The predominant analysis of privacy on Facebook focuses on personal
information revelation. This paper is critical of this kind of research and introduces an
alternative analytical framework for studying privacy on Facebook, social networking sites
and web 2.0. This framework is connecting the phenomenon of online privacy to the
political economy of capitalism—a focus that has thus far been rather neglected in research
literature about Internet and web 2.0 privacy. Liberal privacy philosophy tends to ignore
the political economy of privacy in capitalism that can mask socio-economic inequality and
protect capital and the rich from public accountability. Facebook is in this paper analyzed
with the help of an approach, in which privacy for dominant groups, in regard to the ability
of keeping wealth and power secret from the public, is seen as problematic, whereas
privacy at the bottom of the power pyramid for consumers and normal citizens is seen as a
protection from dominant interests. Facebook’s understanding of privacy is based on an
understanding that stresses self-regulation and on an individualistic understanding of
privacy. The theoretical analysis of the political economy of privacy on Facebook in this
paper is based on the political theories of Karl Marx, Hannah Arendt and Jürgen Habermas.

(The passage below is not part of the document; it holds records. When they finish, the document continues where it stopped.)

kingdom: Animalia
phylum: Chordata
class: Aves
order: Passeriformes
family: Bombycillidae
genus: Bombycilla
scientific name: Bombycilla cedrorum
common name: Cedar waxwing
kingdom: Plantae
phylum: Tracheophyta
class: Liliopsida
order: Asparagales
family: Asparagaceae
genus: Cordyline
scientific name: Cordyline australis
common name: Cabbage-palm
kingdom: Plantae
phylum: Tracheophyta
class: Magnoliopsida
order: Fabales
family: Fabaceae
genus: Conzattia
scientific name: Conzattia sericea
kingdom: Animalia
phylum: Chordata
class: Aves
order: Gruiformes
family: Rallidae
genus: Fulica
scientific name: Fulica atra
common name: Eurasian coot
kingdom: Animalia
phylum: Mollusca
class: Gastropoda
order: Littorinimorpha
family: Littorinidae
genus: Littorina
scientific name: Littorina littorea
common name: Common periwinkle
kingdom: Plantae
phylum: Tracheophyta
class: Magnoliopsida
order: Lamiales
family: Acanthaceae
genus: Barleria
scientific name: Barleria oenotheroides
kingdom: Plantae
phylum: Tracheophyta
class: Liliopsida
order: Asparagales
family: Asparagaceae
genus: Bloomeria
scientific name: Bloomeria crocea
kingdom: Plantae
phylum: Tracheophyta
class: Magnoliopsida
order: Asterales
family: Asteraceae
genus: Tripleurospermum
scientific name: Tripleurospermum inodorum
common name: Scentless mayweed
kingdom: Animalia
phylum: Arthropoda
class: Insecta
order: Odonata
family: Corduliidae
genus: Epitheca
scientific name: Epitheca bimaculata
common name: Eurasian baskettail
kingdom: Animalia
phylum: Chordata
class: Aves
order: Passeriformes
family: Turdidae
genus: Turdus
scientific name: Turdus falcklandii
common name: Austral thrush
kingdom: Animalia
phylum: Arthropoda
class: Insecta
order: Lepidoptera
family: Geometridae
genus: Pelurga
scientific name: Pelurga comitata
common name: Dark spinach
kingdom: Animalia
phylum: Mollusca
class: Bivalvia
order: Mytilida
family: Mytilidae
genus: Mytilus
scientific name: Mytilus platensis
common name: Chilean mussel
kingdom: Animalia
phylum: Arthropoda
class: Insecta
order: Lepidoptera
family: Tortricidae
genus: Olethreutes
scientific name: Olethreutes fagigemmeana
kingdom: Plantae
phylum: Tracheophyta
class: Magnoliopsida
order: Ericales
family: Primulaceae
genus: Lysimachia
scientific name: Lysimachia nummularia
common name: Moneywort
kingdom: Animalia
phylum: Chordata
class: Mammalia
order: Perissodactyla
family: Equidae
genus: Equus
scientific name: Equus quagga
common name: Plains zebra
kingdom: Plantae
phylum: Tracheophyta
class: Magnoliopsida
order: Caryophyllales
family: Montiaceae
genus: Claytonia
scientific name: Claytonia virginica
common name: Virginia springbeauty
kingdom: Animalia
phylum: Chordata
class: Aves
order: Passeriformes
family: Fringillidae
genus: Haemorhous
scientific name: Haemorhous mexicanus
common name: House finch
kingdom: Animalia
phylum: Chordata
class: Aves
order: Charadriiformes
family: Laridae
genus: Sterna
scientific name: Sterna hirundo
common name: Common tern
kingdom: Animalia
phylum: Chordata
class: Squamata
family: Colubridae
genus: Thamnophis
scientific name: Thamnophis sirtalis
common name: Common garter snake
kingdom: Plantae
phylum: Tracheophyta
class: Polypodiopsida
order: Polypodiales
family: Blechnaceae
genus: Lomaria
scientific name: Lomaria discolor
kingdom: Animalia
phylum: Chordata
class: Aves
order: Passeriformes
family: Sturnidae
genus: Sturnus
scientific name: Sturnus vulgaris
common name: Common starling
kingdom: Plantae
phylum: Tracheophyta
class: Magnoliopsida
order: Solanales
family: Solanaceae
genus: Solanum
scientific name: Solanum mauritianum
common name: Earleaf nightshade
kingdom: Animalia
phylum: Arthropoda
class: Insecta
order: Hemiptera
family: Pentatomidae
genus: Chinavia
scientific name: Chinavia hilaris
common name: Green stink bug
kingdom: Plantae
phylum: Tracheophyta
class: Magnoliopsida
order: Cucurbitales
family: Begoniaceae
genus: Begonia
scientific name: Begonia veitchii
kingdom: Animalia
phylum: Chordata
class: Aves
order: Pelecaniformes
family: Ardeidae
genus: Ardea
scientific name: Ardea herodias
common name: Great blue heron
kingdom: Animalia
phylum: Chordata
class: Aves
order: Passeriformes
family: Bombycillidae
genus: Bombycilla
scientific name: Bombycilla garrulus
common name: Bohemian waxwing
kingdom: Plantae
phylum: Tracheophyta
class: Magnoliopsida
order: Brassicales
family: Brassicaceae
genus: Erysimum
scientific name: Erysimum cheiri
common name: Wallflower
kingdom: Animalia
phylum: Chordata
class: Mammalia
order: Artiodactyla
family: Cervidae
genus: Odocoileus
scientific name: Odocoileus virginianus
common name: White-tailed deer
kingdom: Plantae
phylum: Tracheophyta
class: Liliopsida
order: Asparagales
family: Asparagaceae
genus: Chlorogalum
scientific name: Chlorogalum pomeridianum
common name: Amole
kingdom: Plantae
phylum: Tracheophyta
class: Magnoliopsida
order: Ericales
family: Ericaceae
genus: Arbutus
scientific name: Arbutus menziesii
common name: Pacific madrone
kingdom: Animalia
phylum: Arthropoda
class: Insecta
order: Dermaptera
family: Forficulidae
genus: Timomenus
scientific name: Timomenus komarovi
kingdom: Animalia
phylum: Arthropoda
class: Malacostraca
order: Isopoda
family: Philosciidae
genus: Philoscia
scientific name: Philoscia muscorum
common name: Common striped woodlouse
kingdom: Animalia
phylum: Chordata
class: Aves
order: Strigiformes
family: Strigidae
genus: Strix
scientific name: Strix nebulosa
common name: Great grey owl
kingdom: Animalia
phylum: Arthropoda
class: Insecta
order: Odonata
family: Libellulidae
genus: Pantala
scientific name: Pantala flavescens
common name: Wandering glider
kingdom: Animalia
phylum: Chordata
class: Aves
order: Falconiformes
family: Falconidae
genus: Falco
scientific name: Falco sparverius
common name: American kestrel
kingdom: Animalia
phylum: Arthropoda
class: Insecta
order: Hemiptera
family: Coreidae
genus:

Based on the political economist Dallas Smythe’s concept of audience commodification,
the process of prosumer commodification on Facebook is analyzed. The political economy
of privacy on Facebook is analyzed with the help of a theory of drives that is grounded in
Herbert Marcuse’s interpretation of Sigmund Freud, which allows to analyze Facebook
based on the concept of play labor (= the convergence of play and labor).